_PASSAGE TO READ_.
= Beginning of Section =

All of these things seem to be adding up to one thing: image revamp. Sheen doesn't necessarily need a new image; he's been doing quite fine playing the asshole, but that gets boring eventually and people stop wanting to do work with you (Lindsay Lohan can attest). So is Sheen attempting a do-over and, furthermore, is that even possible? Has he gone too far into the danger zone to turn back into a nice, regular old family man-type actor who loves his kids and doesn't beat prostitutes?
Even if it's possible for him to do a 180, it is hard to say if America wants that Charlie Sheen. We seem to thoroughly enjoy his messy lifestyle. We hang onto his every word and we hashtag them, too, until they are trending. We buy OK Magazine when he's on the cover allegedly being nasty to his wife and kids again. We like this version of Charlie Sheen better than the last one, and Sheen might have a much more difficult time shaking his bad-boy image than some other celebrity.
If Major League II has taught us anything, it's that no one liked Ricky Vaughn (Sheen's character) when he cleaned up his act; it hurt his career. Only when he embraces his destiny as the messy-haired, attitude-fueled, take-no BS "Wild Thing" does the world fall in love with him again. Life imitating art imitating life? If you want to actually call Major League II art, that's another story.

= End of Section =

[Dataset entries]
= Beginning of Section =

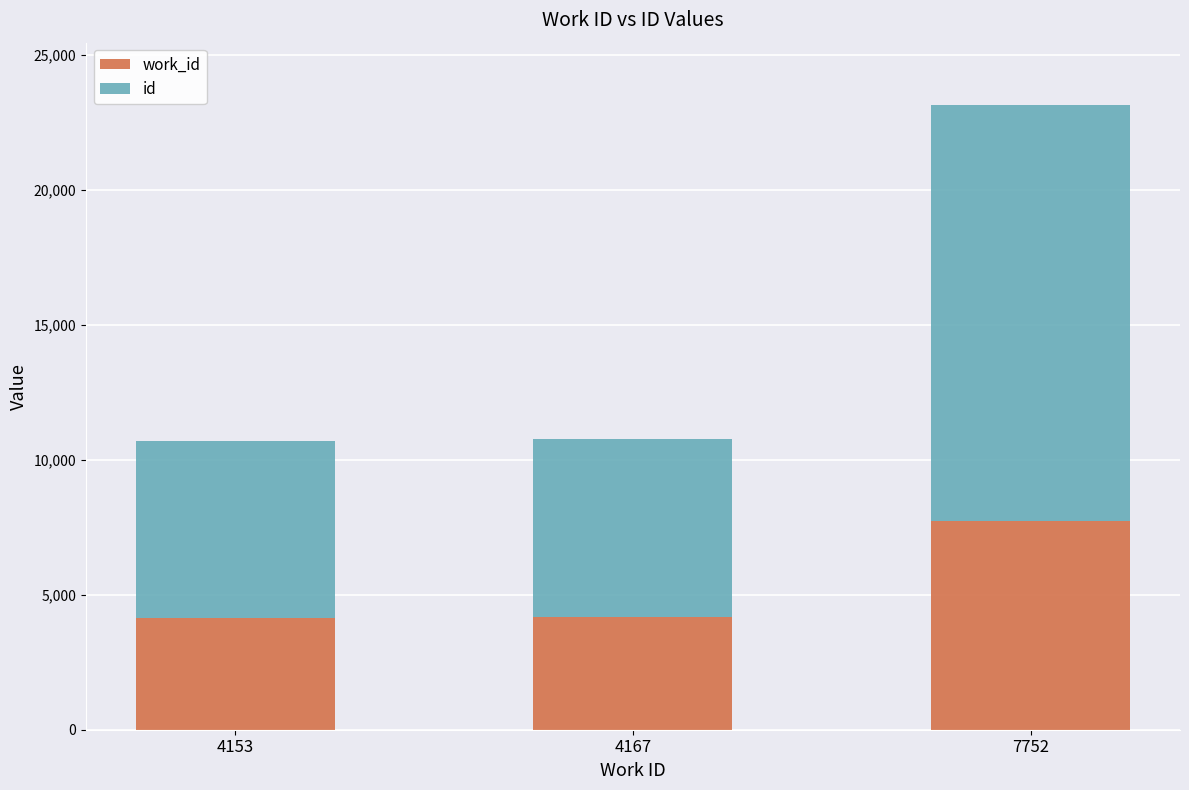

At which category is the sum across all series the highest?

7752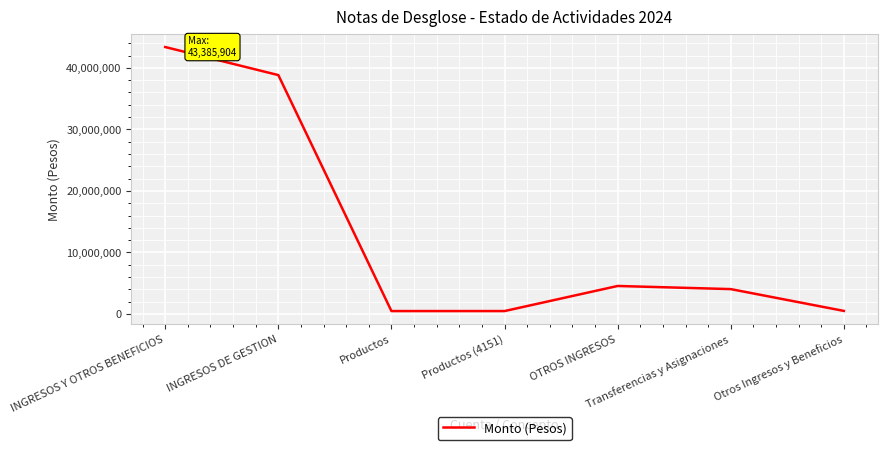

True or false: the data has more than 1 interior local peaks.

False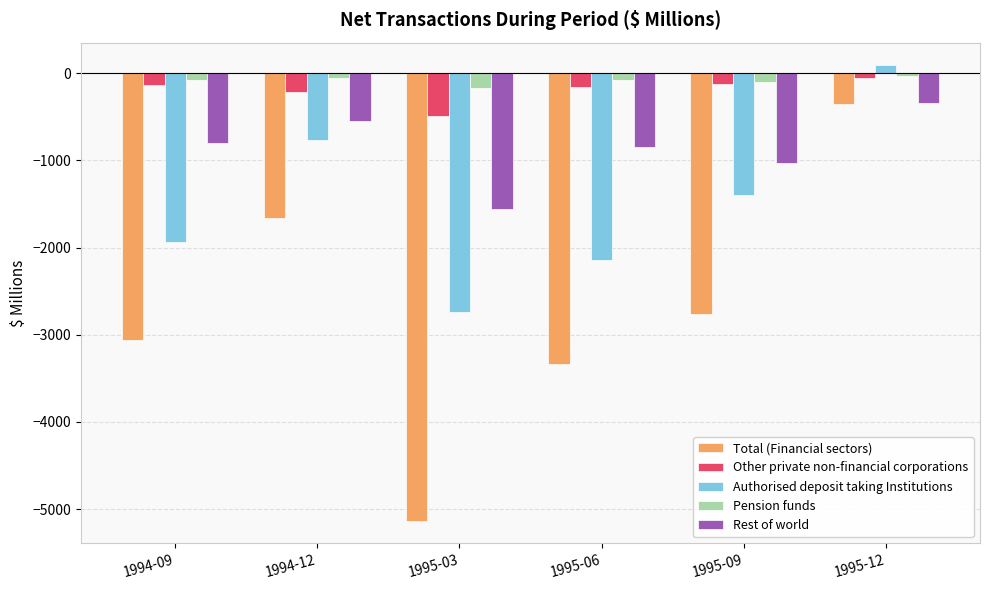

True or false: Authorised deposit taking Institutions has a value of -2734 at 1995-03.

True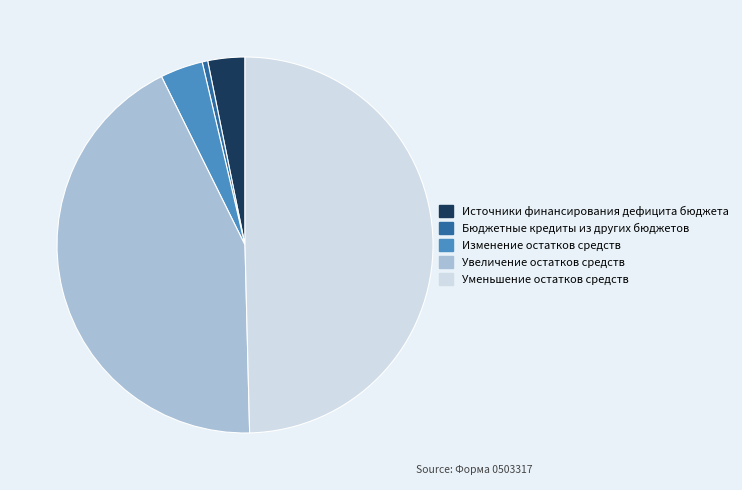

Combined, do Изменение остатков средств and Бюджетные кредиты из других бюджетов account for over 50%?

No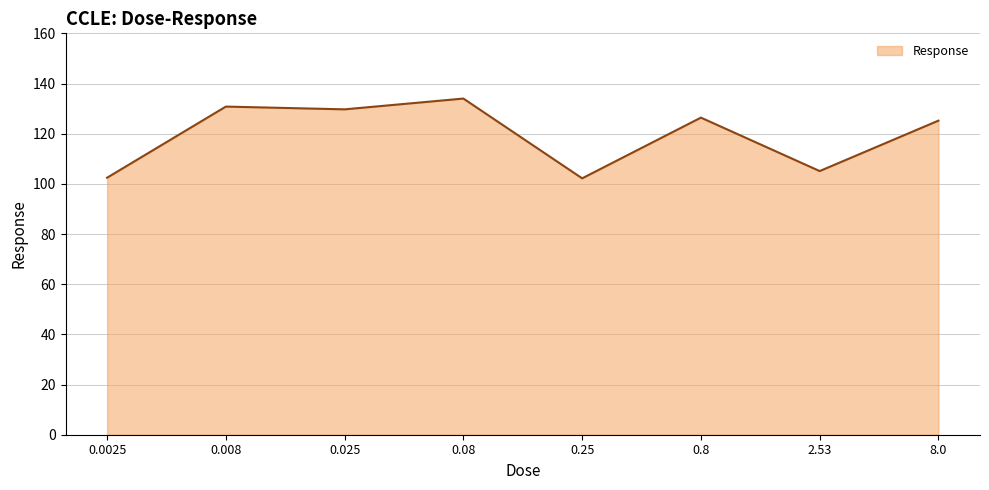

What position from the left is 0.8?

6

= End of Section =

_EXERCISE_.
Write out the Charlie Sheen passage from "If Major League" to "that's another story.", swapping "career" for "reputation". The rows play no part in this.

_TASK RESPONSE_.
If Major League II has taught us anything, it's that no one liked Ricky Vaughn (Sheen's character) when he cleaned up his act; it hurt his reputation. Only when he embraces his destiny as the messy-haired, attitude-fueled, take-no BS "Wild Thing" does the world fall in love with him again. Life imitating art imitating life? If you want to actually call Major League II art, that's another story.